If you are looking for a feature other network tools call a hostlist, here is the right place to look. The list of Ethernet or IP endpoints is usually what you’re looking for.

Endpoint and Conversation types

Bluetooth A MAC-48 address similar to Ethernet.

Ethernet Identical to the Ethernet device’s MAC-48 identifier.

Fibre Channel A MAC-48 address similar to Ethernet.

IEEE 802.11 A MAC-48 address similar to Ethernet.

FDDI Identical to the FDDI MAC-48 address.

IPv4 Identical to the 32-bit IPv4 address.

IPv6 Identical to the 128-bit IPv6 address.

IPX A concatenation of a 32 bit network number and 48 bit node address, by default the Ethernet interface’s MAC-48 address.

JXTA A 160 bit SHA-1 URN.

NCP Similar to IPX.

RSVP A combination of varios RSVP session attributes and IPv4 addresses.

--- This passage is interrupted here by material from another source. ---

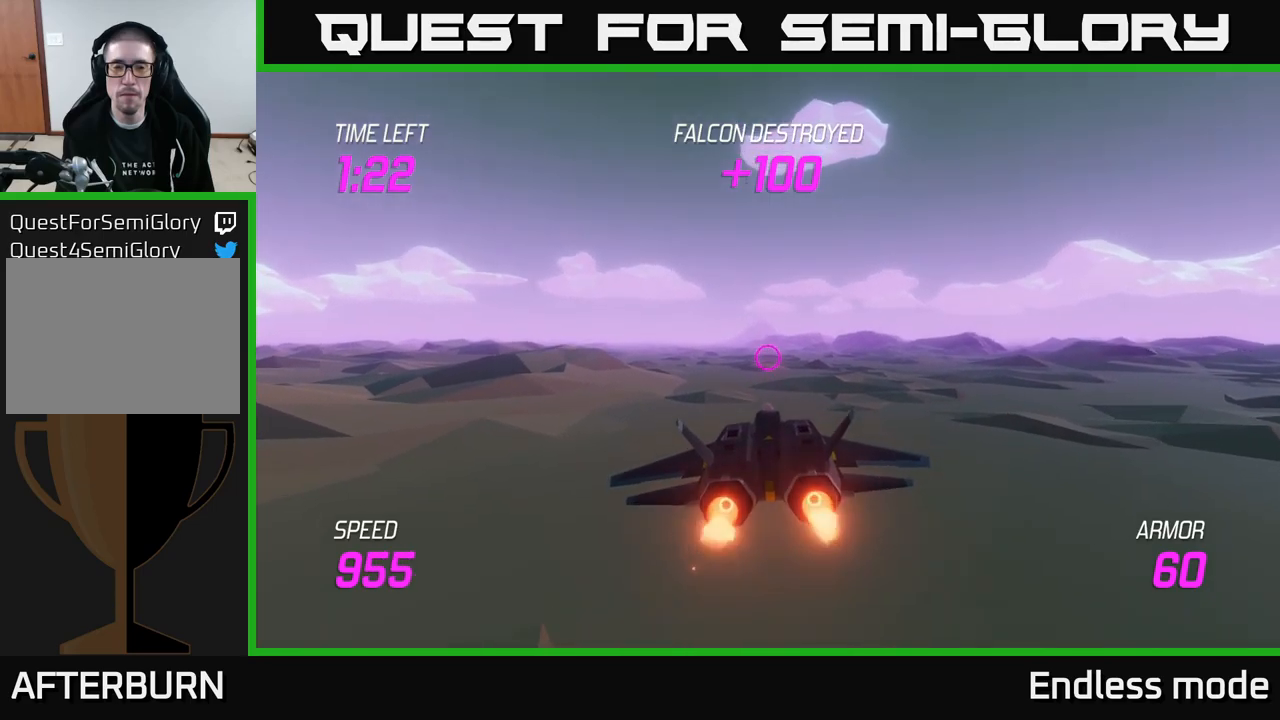
{"buttons": ["L2"], "left_stick": "center", "right_stick": "center", "events": []}
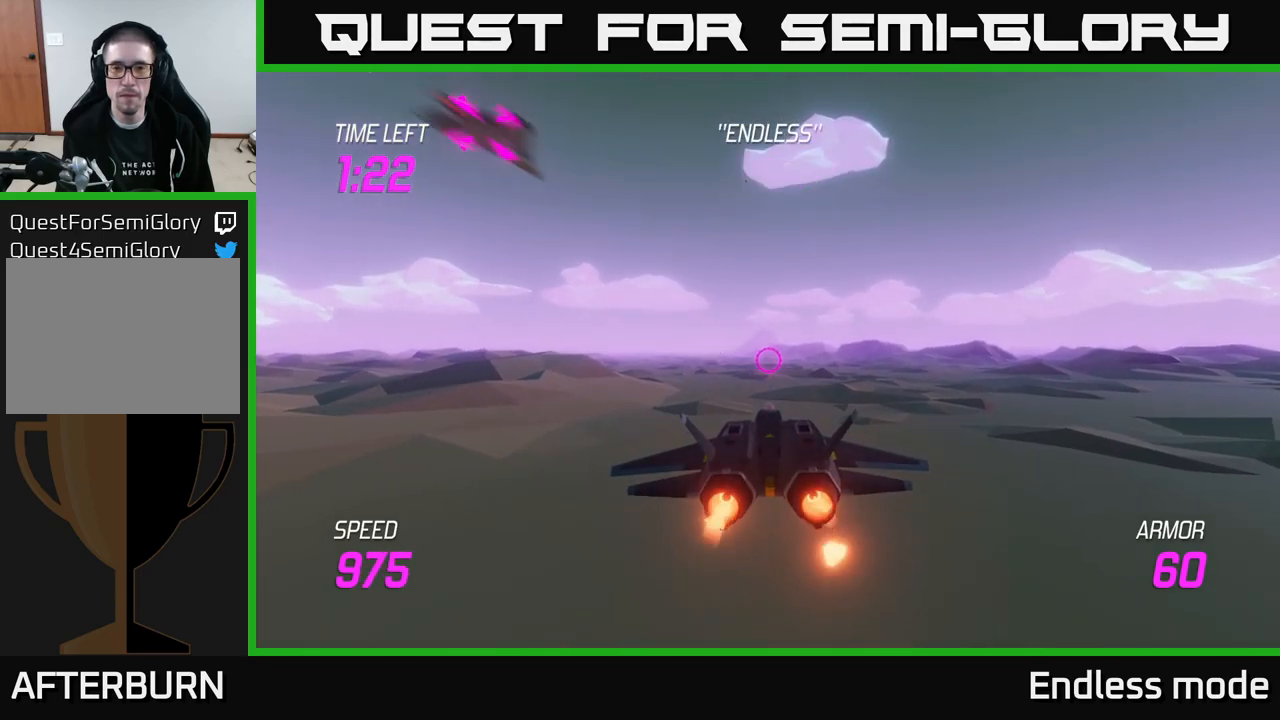
{"buttons": [], "left_stick": "up", "right_stick": "center", "events": [[200, "left_stick", "up-left"], [300, "L2", "up"], [350, "R2", "down"], [350, "left_stick", "up"], [433, "R2", "up"]]}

SCTP A combination of the host IP addresses (plural) and the SCTP port used. So different SCTP ports on the same IP address are different SCTP endpoints, but the same SCTP port on different IP addresses of the same host are still the same endpoint.

TCP A combination of the IP address and the TCP port used. Different TCP ports on the same IP address are different TCP endpoints.

Token Ring Identical to the Token Ring MAC-48 address.

UDP A combination of the IP address and the UDP port used, so different UDP ports on the same IP address are different UDP endpoints.

USB Identical to the 7-bit USB address.

Broadcast and multicast endpoints

Broadcast and multicast traffic will be shown separately as additional endpoints. Of course, as these aren’t physical endpoints the real traffic will be received by some or all of the listed unicast endpoints.

5.1. The “Endpoints” window

This window shows statistics about the endpoints captured.

Figure 8.4. The “Endpoints” window

For each supported protocol, a tab is shown in this window. Each tab label shows the number of endpoints captured (e.g. the tab label “Ethernet · 4” tells you that four ethernet endpoints have been captured). If no endpoints of a specific protocol were captured, the tab label will be greyed out (although the related page can still be selected).

Each row in the list shows the statistical values for exactly one endpoint.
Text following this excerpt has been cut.